Celso Atienza - A esfera pública está deixando muito mais a desejar que a privada, porque estão colocando leigos. O problema é não colocar pessoas leigas, porque é uma área de especialista, então não podemos ter pessoas que não entendem. O próprio Ministério do Trabalho faz concurso com pessoas leigas. Isso é o grande problema onde o CONFEA tem que agir, o CREA tem que agir, e não estão agindo nessas questões, estão permitindo o exercício ilegal. Agora se o público não dá exemplo e não tem obrigação de fazer o que o capítulo 5 manda, de acordo com a lei, como fica o exemplo do público privado? O exemplo público é muito ruim, tem que evoluir muito, fiscalizar mais, tomar consciência se quiser proteger a sociedade como um todo. Num governo que se diz social essa é uma coisa que tem que ser tarefa de todo político, de todo governante e não vejo o governante incluírem estas questões nas suas campanhas eleitorais e dentro de sua política de deputado, governador e prefeito. Essa realmente é uma lacuna que o público está muito aquém daquilo que pode e deve fazer.

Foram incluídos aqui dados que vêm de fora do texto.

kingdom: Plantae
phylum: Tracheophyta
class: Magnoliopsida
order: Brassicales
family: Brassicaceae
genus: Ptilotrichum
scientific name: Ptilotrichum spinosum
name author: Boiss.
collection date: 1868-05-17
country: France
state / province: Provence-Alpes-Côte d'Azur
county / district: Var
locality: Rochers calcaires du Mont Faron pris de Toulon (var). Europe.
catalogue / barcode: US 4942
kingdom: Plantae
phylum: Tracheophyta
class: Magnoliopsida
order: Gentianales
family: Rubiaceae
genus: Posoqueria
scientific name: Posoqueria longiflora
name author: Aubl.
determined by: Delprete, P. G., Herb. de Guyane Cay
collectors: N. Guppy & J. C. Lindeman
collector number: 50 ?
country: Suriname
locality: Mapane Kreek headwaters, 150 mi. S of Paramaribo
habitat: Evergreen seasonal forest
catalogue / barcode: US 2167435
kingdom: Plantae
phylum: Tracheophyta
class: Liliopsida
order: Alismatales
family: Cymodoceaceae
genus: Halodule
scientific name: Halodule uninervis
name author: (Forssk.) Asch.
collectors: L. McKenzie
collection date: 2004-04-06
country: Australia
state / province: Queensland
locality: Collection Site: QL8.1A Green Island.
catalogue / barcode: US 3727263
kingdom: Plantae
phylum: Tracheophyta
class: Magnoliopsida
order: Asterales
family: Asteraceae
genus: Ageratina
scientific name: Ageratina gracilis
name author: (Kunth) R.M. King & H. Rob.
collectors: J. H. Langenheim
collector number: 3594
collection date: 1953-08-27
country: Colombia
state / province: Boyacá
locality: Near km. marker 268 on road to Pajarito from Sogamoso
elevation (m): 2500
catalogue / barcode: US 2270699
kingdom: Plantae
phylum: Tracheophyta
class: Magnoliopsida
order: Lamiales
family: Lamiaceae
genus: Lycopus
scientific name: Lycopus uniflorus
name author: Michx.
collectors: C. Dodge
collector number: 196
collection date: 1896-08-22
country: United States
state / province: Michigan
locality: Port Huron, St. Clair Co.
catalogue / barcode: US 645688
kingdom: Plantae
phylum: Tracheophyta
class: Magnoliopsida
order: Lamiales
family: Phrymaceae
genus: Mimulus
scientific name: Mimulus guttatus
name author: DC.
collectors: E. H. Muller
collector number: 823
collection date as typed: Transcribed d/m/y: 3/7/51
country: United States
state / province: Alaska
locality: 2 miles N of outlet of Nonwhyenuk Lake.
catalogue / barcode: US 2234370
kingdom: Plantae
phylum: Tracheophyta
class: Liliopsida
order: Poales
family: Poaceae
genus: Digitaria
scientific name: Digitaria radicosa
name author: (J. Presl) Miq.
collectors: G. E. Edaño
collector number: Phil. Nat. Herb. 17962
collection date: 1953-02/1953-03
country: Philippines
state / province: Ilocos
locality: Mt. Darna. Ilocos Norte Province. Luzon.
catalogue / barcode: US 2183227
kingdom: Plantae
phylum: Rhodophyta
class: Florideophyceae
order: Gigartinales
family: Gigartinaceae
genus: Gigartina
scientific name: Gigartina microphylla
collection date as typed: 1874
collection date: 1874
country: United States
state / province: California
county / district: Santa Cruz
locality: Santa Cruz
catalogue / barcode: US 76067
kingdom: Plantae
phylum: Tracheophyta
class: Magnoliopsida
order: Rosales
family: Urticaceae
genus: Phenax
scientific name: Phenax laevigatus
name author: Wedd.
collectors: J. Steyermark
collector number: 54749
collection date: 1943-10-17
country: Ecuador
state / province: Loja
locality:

Nesse caso o trabalho desenvolvido na esfera pública, poderíamos dizer, está sendo realizado mais em caráter posterior, assistencialista, do que de prevenção?
Celso Atienza - Exatamente. Não dá para se tratar a engenharia de segurança só depois que algo aconteceu. Nós trabalhamos antes. Não esperamos ter o acidentado. Você pega a previdência, trabalha com acidentado, você pega o Ministério do Trabalho, só vai quando alguém denuncia ou quando tem uma ação com esse sentido, a se corrigir alguma coisa que já está errada. Então, nosso empenho é fazer as coisas acontecerem do modo certo e a engenharia de segurança se notabiliza pela análise do projeto, dos documentos corretos pelas necessidades de se ter. Trabalhamos com condições de ambiente de trabalho que têm que ser mudadas e isso não é custo, é investimento que reflete em prol da empresa e do trabalhador.
Em relação ao tema específico da capacitação que o senhor ministra, Responsabilidade Civil e Penal do Engenheiro de Segurança do Trabalho, há uma lacuna na formação dos profissionais que trabalham na área em relação a este tema específico?
Celso Atienza - Não é só na área. Acho que os engenheiros de segurança que se formam hoje têm essa visão. Não dá para formar um engenheiro de segurança sem fazê-lo entender de legislação, sem entender esses aspectos. Mas o mais importante é que os engenheiros que não são de segurança, os arquitetos, os eletricistas, os agrônomos, enfim, este pessoal não recebem a informação correta e são eles que descumprem a regra e eles é que são alvos de todos os processos civis. Então quem vai ser penalizado é o pessoal da área de produção que não estão atentos e o empresário se envolve nisso, a superintendência, porque a empresa não pode ser processada porque ser uma pessoa jurídica, mas o preposto da empresa que é chamado por essas questões, alguém responde por isso e tem responsabilidade, então a definição de responsabilidade é muito fraca, eles não têm conhecimento exato do tamanho da responsabilidade que eles estão assumindo.